Après deux heures de navigation, nous avions parcouru une dizaine de
milles et nous nous trouvions au large des brisants septentrional du
Libenter, le vent est passé à force 7 et les creux à plus de cinq mètre
; cela devenait d'autant plus dangereux que pour parer les roches de
Portsall, j'étais obligé d' aller plus au large où les conditions de
vent et de mer étaient pires autant que je pouvais en juger car
j'apercevais deux trois mâts allant vers Brest et marchant au moteur à
sec de toile, avec le beaupré dans la plume.

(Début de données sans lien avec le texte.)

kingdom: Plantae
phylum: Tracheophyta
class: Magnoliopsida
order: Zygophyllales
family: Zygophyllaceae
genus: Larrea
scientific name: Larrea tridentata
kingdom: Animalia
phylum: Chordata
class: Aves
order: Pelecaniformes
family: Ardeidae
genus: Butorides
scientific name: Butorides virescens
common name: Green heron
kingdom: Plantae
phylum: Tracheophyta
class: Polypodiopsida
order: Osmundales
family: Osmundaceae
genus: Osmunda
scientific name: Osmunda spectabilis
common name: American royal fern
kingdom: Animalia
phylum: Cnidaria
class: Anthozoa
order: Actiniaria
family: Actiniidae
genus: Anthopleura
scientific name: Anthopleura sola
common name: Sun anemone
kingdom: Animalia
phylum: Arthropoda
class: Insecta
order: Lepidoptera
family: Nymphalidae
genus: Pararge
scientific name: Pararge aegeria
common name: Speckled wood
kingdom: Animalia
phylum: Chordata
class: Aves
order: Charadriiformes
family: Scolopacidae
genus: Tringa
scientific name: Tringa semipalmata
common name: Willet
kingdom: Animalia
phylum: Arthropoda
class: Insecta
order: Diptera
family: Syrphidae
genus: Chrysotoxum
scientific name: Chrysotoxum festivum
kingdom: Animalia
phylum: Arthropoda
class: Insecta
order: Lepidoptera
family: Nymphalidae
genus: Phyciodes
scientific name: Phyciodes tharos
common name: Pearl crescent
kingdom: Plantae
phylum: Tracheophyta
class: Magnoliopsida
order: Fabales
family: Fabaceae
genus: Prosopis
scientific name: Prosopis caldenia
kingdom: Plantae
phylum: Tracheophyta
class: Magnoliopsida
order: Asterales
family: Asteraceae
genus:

Mon bateau n'étant pas
prévu pour de tels conditions, malgré son excellent comportement jusque
là, je décidais donc de faire demi-tour et de me mettre à l'abri à
l'Aber-Wrac'h, mais le vent ayant refusé, cela m'obligerait à tirer des
bords au près serré dans le chenal de la Malouine qui est déjà
dangereux en temps normal.
Le seul abri possible se trouvant derrière l'ile Vierge (ile Vénan) à
environ 3 nautiques, je décide de le rejoindre au largue à allure
réduite, les déferlantes arrivant par mon travers tribord et
m'obligeant à lofer à chaque fois pour diminuer l'impact, de plus,
cette route me faisait passer en bordure du plateau du Libenter, la ou
des collègues de la SNSM avaient perdu la vie il y a une quinzaine
d'années, mais je n'avais plus d'autre choix, par précaution j'avais
remonter la dérive juste ce qu'il fallait pour tenir mon cap et je
tenais l'écoute de grand voile à la main libérée de son taquet
coinceur, heureusement, car j'ai aperçu une déferlante croisée énorme
(due à la remontée des fonds et du vent contre courant) nous tomber
dessus couchant le bateau jusqu'au dessus du plat-bord et nous éjectant
Serge et moi en une fraction de seconde par dessus bord.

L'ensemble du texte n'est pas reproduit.